| 02:40 Uhr

Die Jugendwehr steht im Fokus

Die Jugendwehr trainiert den Einsatzfall. Für Bernsdorf ist der Nachwuchs sehr wichtig.
Die Jugendwehr trainiert den Einsatzfall. Für Bernsdorf ist der Nachwuchs sehr wichtig. FOTO: Heinz Hirschfeld/hir1
Bernsdorf. Als die Bernsdorfer Feuerwehr sich und ihre Fahrzeugflotte am Samstag zum Tag der offenen Tür rund um die Feuerwache präsentierte – dazu gehören das Hilfeleistungslöschfahrzeug HLF 20, das große Tanklöschfahrzeug mit 4500 Litern Löschwasser an Bord und der Rüstwagen RW 1 mit Spreizer, Schneider, Winden und anderen modernen technischen Hilfsmitteln – zeigten sich Hunderte Bürger beeindruckt. Zu selten bekommt der normale Bürger sie so im Detail zu sehen und erklärt. Heinz Hirschfeld / hir1

"Und wenn doch, wie das im Juni beim Brand in der Bernsdorfer Pestalozzistraße der Fall war, treffen wir immer auf eine große Welle der Hilfsbereitschaft unter der Bevölkerung. Was genauso wichtig ist: Die Leute folgen unseren Anweisungen und behindern unsere Arbeit nicht", sagt Ortswehrleiter Uwe Weberbauer.

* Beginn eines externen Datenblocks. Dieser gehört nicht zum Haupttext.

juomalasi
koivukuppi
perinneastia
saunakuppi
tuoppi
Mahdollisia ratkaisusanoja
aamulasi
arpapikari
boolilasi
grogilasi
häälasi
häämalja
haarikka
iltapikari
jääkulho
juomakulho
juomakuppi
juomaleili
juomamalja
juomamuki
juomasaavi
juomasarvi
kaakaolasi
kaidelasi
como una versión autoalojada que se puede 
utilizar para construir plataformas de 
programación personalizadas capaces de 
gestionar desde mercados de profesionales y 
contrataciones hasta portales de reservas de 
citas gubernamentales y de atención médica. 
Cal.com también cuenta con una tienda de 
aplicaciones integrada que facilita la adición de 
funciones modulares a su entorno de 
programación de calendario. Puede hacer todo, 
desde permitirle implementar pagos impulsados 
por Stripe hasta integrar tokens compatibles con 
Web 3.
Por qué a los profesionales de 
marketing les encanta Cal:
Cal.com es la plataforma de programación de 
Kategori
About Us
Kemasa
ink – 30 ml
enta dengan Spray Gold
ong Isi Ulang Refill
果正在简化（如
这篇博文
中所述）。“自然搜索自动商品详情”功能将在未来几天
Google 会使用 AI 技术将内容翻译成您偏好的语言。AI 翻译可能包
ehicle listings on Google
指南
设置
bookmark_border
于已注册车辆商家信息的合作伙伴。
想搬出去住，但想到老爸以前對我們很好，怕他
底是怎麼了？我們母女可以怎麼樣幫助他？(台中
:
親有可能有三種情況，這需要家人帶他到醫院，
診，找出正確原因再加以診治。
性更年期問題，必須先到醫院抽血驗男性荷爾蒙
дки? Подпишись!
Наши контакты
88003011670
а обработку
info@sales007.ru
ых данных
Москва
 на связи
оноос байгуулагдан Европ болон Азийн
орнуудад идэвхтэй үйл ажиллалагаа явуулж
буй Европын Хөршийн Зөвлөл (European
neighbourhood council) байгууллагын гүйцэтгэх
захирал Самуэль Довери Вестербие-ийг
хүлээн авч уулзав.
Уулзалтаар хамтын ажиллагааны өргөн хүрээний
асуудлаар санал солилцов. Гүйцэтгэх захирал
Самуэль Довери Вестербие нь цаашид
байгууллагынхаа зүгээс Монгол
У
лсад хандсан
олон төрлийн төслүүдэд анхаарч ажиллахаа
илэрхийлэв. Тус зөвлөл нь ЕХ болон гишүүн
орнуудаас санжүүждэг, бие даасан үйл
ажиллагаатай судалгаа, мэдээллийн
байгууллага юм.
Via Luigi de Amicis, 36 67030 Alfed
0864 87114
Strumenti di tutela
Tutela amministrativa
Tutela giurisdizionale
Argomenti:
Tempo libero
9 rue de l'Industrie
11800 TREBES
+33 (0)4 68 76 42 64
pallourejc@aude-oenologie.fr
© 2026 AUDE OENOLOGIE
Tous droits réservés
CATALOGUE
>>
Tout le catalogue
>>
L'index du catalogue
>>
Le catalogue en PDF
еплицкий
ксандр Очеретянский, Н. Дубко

Die aktive Wehr in Bernsdorf besteht aus 42 Einsatzkräften, mit einem Durchschnittsalter von knapp unter 30 Jahren. Viele Kameraden arbeiten bei größeren Betrieben wie O-I Glasspack, Bauder, Maurer und dem Bauhof und können die Tagesschicht absichern.

Dazu kommt die Jugendfeuerwehr mit 15 Jungen und Mädchen. "Wenn wir auch gut aufgestellt sind, Luft dürfen wir da keine ranlassen. Das Leben lehrt, dass es tausenderlei triftige Gründe gibt, dass hoffnungsvolle Floriansjünger aus der Jugendfeuerwehr ihr Bernsdorf verlassen müssen. Wenn wir am Jahresende ein oder zwei 16-Jährige aus der Jugendfeuerwehr in den aktiven Dienst übernehmen können, sind wir schon froh. Unser Jugendfeuerwehrwart und stellvertretender Gemeindewehrleiter Andreas Hentschel schafft es immer wieder, die Truppe zu motivieren", erzählt Weberbauer.

Der zwölfjährige Timo Duppka von der Jugendfeuerwehr gehört zu den Pokalgewinnern, die erst kürzlich beim Städtewettkampf im Bernsdorfer Waldbad den zweiten Platz erkämpften. "Solche, und auch Vergleichswettkämpfe mit anderen Jugendfeuerwehren, nehmen wir sehr ernst. Sie zeigen uns, wo wir stehen, und wo wir unsere Leistungen noch verbessern müssen", sagt er. Timo ist schon vier Jahre in der Jugendfeuerwehr. "Später möchte ich einmal zur Berufsfeuerwehr gehen", sagt er.

Uwe Weberbauer betont, dass Bernsdorf zu einer ortsfesten Landfunkstelle ausgebaut werden soll. "Auch wenn wir zurzeit das Modernste vom Modernen nutzen, so müssen wir trotzdem immer auf die allerneueste Einsatztechnik schielen. Dafür erarbeiten wir in der Feuerwehr einen Bedarfsplan." Der werde im Stadtrat beraten. "Unser Bürgermeister Harry Habel und die Stadträte besitzen genug Sachverstand, um einschätzen zu können, was von einer bestens ausgerüsteten Feuerwehr abhängt", sagt Weberbauer weiter.